In NS5, a nucleotide change A→G (AGA) at position 8423 nt of the 486.B/14/Velky Biel/SVK strain resulted at residue NS5259 to Arg (Arg259). Among the selected European WNV strains (Supplementary data 2c), Arg259 is present in all WNV lineage I (n = 5) strains, however in all other lineage II strains including the rest of Slovak isolates (n = 39) Lys259 is present. All Slovak isolates shared a point mutation at position 8575 nt (G→A) that resulted at residue NS5310 to Thr (Thr310), however in most other WNV sequences Glu was present. In the total number of compared WNV sequences, Thr310 was also observed in WNV lineage II strains (JN858070, KF588365, KF823805, KF823806, KF647248, KF647249, KF647250, KF647251, KF647252, KP789953, KP789954, KP789955, KP789956, KP789957, KP789958, KP789959, KP789960 and KT207792) from humans and mosquitoes from Italy; and from humans, birds and mosquitoes in Austria (KM659876, KP109692, KP780837 and KP780838). Thr310 was also observed in sequences from mosquitoes collected in the Czech Republic (KM203860, KM203861, KM203862 and KM203863; Supplementary data 2b).

A point mutation (A→G) was identified at position 9446 nt of strain 200.B/2013/Secovce/SVK resulted at residue NS5600 to Gly (Gly600), where in other strains Asp600 was present. Gly600 was unique among selected European WNV strains (Supplementary data 2c), but also present in lineage IX or sublineage IV strains (KJ831223, FJ159129, FJ159130 and FJ159131) detected from Uranotaenia unguiculata in Austria, Russia and Africa.
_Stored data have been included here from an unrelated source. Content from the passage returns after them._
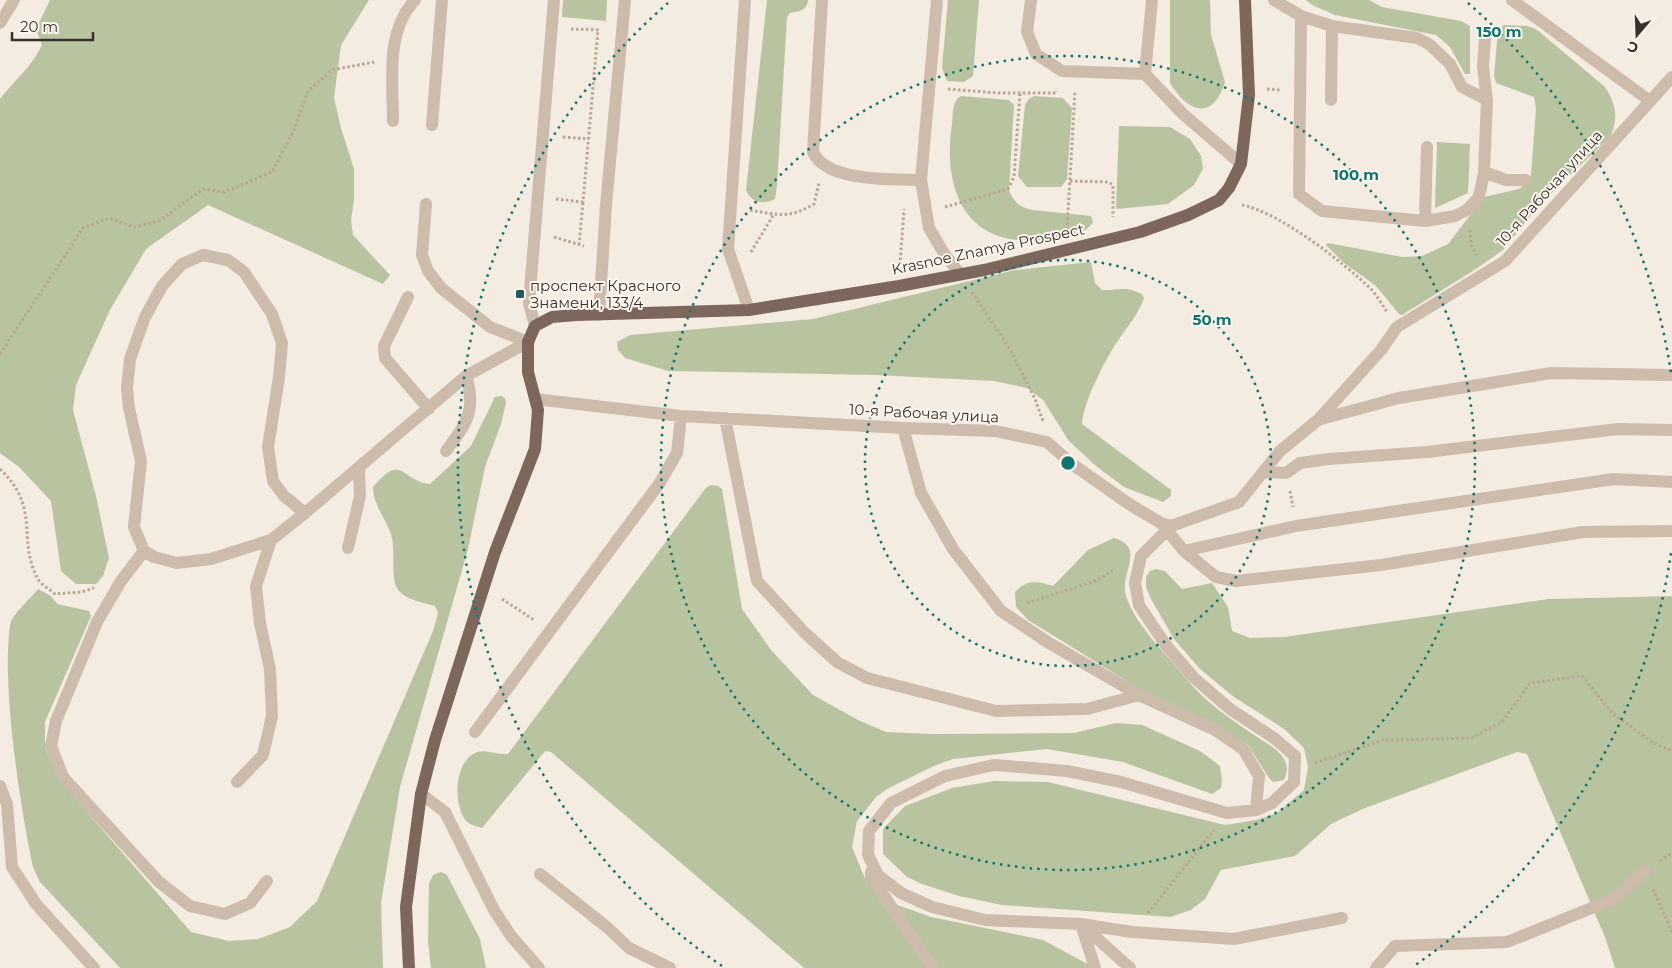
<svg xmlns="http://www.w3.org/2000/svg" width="1672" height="968" viewBox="0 0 1672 968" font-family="Montserrat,sans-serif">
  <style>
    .green { fill: #b8c4a0 }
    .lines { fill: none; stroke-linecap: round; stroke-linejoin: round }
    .path { stroke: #b9a596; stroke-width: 3; stroke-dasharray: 2.5 2.5; stroke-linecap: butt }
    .minor { stroke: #cdbbac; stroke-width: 12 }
    .major { stroke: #7d675c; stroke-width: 12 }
    .ring { fill: none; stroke: #0f766e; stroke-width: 2.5; stroke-dasharray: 2.5 5 }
    .poi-dot { fill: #1f5a5e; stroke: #fbf5ee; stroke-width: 2 }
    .labels { text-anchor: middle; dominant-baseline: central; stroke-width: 4; stroke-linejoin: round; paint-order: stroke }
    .street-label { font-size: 15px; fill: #3b302b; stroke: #fbf5ee }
    .poi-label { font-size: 15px; fill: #3b302b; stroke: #fbf5ee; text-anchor: start }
    .centre { fill: #0f766e; stroke: #fbf5ee; stroke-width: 2.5 }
    .ring-label { font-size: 15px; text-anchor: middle; font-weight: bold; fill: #0f766e; stroke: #fbf5ee; stroke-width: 4; stroke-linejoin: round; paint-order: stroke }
  </style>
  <rect width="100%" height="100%" fill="#f4ebe1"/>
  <!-- green -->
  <path class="green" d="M50 0H369L341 45 334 98 341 128 354 169V200L351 220 353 235 390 275 383 284 208 205 146 249 110 310 76 385 73 410 96 496 109 558 103 576 96 584H76L61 571 51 501 19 467 0 453V99C14 81 33 65 42 45L36 29Z
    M563 0H607L606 21 562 17Z
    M767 0H808C807 11 799 11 790 13L787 17 777 186 775 199C763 205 751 203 746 190Z
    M948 0H979L973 76 964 82 947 81 942 68Z
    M1170 0H1210L1211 35 1225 82C1213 121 1188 113 1170 83Z
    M1306 0H1369L1382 7 1461 21 1470 26V74H1465L1450 47 1436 35 1335 15 1312 5Z
    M1504 25 1527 26 1536 29 1605 87C1616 104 1619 118 1610 137L1541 203 1503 250 1476 269 1402 315 1399 314 1376 286 1343 262 1326 245 1328 243 1402 257 1422 256 1448 244 1484 197 1519 189 1526 184 1531 175 1536 109 1534 97 1496 83 1494 76 1498 30Z
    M961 96 1009 100 1014 105 1009 191C1015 203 1019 207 1033 210L1091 216 1093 222C1085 235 1070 235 1056 238 972 254 941 199 952 124 953 114 952 101 961 96Z
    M1034 96 1063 98 1072 108 1067 179 1061 187H1027L1018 176 1025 105 1029 99Z
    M1119 126 1170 127 1190 139 1201 156 1203 169 1194 185 1168 204 1116 209Z
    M1437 142 1470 144 1468 193 1435 208Z
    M1091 262 1095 283 1102 290C1120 291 1123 285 1142 294L1144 298C1138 315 1127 327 1117 342 1105 360 1083 403 1082 424L1171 490V496L1163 502 1124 487 1096 466 1069 441 1043 400 1027 388 994 381 876 375 668 371 625 358 618 350 617 342 630 335 813 319 1015 270Z
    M501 396 505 398 506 403 501 424 485 467 468 549 400 787 381 903 383 968H120L40 882 33 867C20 806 0 677 11 621 17 610 30 599 38 589L51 596 57 604 89 611 91 616 45 722V748L61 782 191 932 229 941 258 939 290 927 317 901 433 631 438 613 435 606C422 602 404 600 397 588 391 578 395 551 392 538 387 519 373 506 373 487 403 451 400 481 430 484L471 446 495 397Z
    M710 485 718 486 722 489 742 609 771 650 813 695 858 720 886 732 932 734 1074 733 1116 723 1142 725 1200 751 1220 766 1222 780 1221 788 1212 794 1123 762 1047 749 953 759 934 766 887 789 876 797 857 821 852 847 866 881 889 902 931 917 1043 940 1095 968H804L551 752 545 751 482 828C477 827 471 825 467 822 453 807 453 761 477 752 485 749 499 755 508 754L705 489Z
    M1114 538C1147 548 1119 573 1126 596 1135 625 1169 657 1189 682 1206 702 1229 718 1251 733 1261 740 1274 746 1282 756 1288 763 1288 772 1284 780L1273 782 1269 778 1248 745 1217 726 1143 691 1028 620 1016 607 1015 592C1027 579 1037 581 1053 586L1088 550Z
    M1156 569 1165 571 1182 589 1212 583 1228 607 1232 631 1250 638 1284 637 1549 599 1672 596V968H1615L1605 937 1527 754 1517 752 1365 808 1331 824 1295 856 1221 870 1205 899 1191 910 1170 917 1002 905 959 896 922 884 907 877 883 854V829L905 806 952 788 994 781 1048 782 1225 825 1256 820 1277 813 1304 790 1308 767 1304 748 1284 729 1234 697 1200 669 1174 639 1151 599 1146 587V577L1150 571Z
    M441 872 447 875 480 939 486 968H431L428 942 429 884 433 875Z"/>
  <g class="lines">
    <!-- path -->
    <path class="path" d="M571 29 600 30
      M948 89 998 93H1056L1057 91
      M1267 89 1281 90
      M563 137 589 139
      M1070 181 1108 182 1113 185V217
      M556 199 583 202 598 30
      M1242 205C1279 212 1343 262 1371 289 1377 296 1382 304 1387 312
      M945 207 1008 189 1014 177 1020 92
      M750 210C778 215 789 219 814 204L819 183
      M1067 230 1075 91
      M1470 230 1471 245 1477 255
      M554 237 584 246
      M579 245 583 202
      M751 252 774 214
      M900 265 904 209
      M972 292 1011 351 1035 399 1043 421
      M0 354 83 228 109 218 134 227 159 221 203 189 224 192 272 172 293 132 308 91 332 70 374 62
      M0 469C42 509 16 539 38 579 41 585 50 589 55 594L81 592 94 588
      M1290 491 1293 507
      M502 599 534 620
      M1027 603 1093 582 1116 569
      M1315 763 1383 740 1471 738 1502 722 1530 683 1582 676 1613 714 1654 743 1672 751
      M1660 861 1672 853
      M1653 889 1672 932
      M1148 913 1214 830"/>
    <!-- minor -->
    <path class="minor" d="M745 0 728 249 749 310
      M822 0 813 152C826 182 892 179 921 180
      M937 0 921 180 929 228 945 255 960 274
      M1031 0 1027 32 1036 54 1062 71 1145 74 1183 114 1241 164
      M1274 0 1301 16 1332 26 1417 38 1429 44 1450 64 1462 87 1487 100 1484 172 1481 188 1478 198 1467 210 1455 216 1425 221 1322 211 1299 194 1301 16
      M1512 0 1650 101
      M0 23 14 0
      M1485 38 1483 67 1487 100
      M1145 74 1152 0
      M1331 100 1332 26
      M393 121C393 81 385 31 415 0
      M432 125 442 0
      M1484 172 1506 180H1526
      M426 204 422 255 428 271 441 288 490 327 528 342
      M1425 221 1427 147
      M408 297 384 346 385 358 429 409
      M599 315 606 205 625 0
      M535 326 529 303 554 0
      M535 399 681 416 903 428 995 431 1047 442 1072 464 1129 504 1161 523 1171 526 1239 502 1280 451 1318 420 1381 350 1397 327 1505 261 1672 77
      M725 418 757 581 805 633 837 662 867 678 996 711 1087 709 1139 695
      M1321 419 1399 398 1551 373 1672 375
      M903 428 921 493 953 549 1001 611 1049 643 1139 695 1215 730 1243 749 1259 776 1256 810 1227 813 1121 782 1067 771 994 765 945 776 891 803 869 831 868 855 878 875 901 893 932 907 985 920 1081 924 1132 932 1234 939 1342 918
      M446 451C466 424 477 411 466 376
      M1264 472 1286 473 1300 463 1329 459 1427 452 1618 429 1672 430
      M305 513 284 496 273 481 268 447 279 377 282 343 272 314 244 272 228 260 203 255 182 264 162 286 145 317 130 359 127 388 129 408 141 461 134 527 144 551 154 557 177 563 211 559 271 540 305 513 466 376 528 342
      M1161 523 1184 551 1216 577 1236 581 1381 565 1583 532 1672 531
      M1166 531 1141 556 1135 583 1139 605 1165 644 1193 677 1230 709 1274 738 1295 756 1294 782 1272 803 1256 810
      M348 548 360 496 359 468
      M144 551 121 581 97 622 56 721 51 746 63 777 159 882 190 906 225 914 250 903 267 881
      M1184 551 1296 526 1614 479 1672 482
      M475 732 659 484 677 453 681 416
      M237 782 263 755 272 716 270 669 260 623 256 586 271 540
      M0 786 7 804 12 867 36 904 94 968
      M421 794 445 812 494 910 511 936 539 968
      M871 872V877L933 968
      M540 874 608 928 629 948 670 968
      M1081 924 1095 968
      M1082 925 1130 968
      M1376 968 1395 946 1507 942 1614 899 1645 871"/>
    <!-- major -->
    <path class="major" d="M409 968 406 907 421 794 435 740 495 552 535 449 538 410 528 372V342L535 326 552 317 576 315 749 310 899 286 984 270 1140 232 1188 215 1219 200 1229 188 1241 164 1249 95 1245 0"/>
  </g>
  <!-- distance rings -->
  <g class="ring">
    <circle cx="1068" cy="463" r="203"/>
    <circle cx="1068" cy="463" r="407"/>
    <path d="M1671 553A610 610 0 0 1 1414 966M722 966A610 610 0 0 1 668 3M1468 3A610 610 0 0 1 1671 373"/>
  </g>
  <!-- markers -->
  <rect class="poi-dot" x="515" y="289" width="10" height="10" rx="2.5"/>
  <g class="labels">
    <!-- street labels -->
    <g class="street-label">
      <text transform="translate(1549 188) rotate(-48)">10-я Рабочая улица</text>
      <text transform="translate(988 249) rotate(-12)">Krasnoe Znamya Prospect</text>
      <text transform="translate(924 413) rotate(3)">10-я Рабочая улица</text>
    </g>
    <!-- poi labels -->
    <g class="poi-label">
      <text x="530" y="285">проспект Красного<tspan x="530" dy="17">Знамени, 133/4</tspan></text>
    </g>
  </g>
  <circle cx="1068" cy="463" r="8" class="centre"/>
  <g class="ring-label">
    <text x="1499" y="37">150 m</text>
    <text x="1356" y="180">100 m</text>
    <text x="1212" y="325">50 m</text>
  </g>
  <!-- north arrow -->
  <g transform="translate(1637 35) rotate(199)" stroke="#fbf5ee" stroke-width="4" paint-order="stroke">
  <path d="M0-4L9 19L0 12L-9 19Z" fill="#3b302b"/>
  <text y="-8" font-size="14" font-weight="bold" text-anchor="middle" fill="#3b302b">С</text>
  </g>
  <!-- scale -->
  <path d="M12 32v8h81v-8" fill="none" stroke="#3b302b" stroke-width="2.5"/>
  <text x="20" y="32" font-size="15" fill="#3b302b" stroke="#fbf5ee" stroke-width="4" paint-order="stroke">20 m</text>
</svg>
Gly600 is also present in the AY277251 strain of the lineage IV originating from Dermacentor marginatus tick in the Caucasus.

In conclusion, comparison of nucleotide and polyprotein sequences of new central European WNV isolates showed rare amino acid substitutions in structural and non-structural proteins. In three Slovak isolates (200.B/13/Secovce/SVK, 291.B/13/Velky Biel/SVK a 486.B/14/Velky Biel/SVK) unique amino acid substitutions have been observed in the PrM, E and the NS5 proteins, which were observed only in tick and mosquito isolated strains among the other compared strains. Further research should be focused on the influence of amino acid substitutions Phe3, Ser231 a Gly600 on biological properties of WNV in model infections.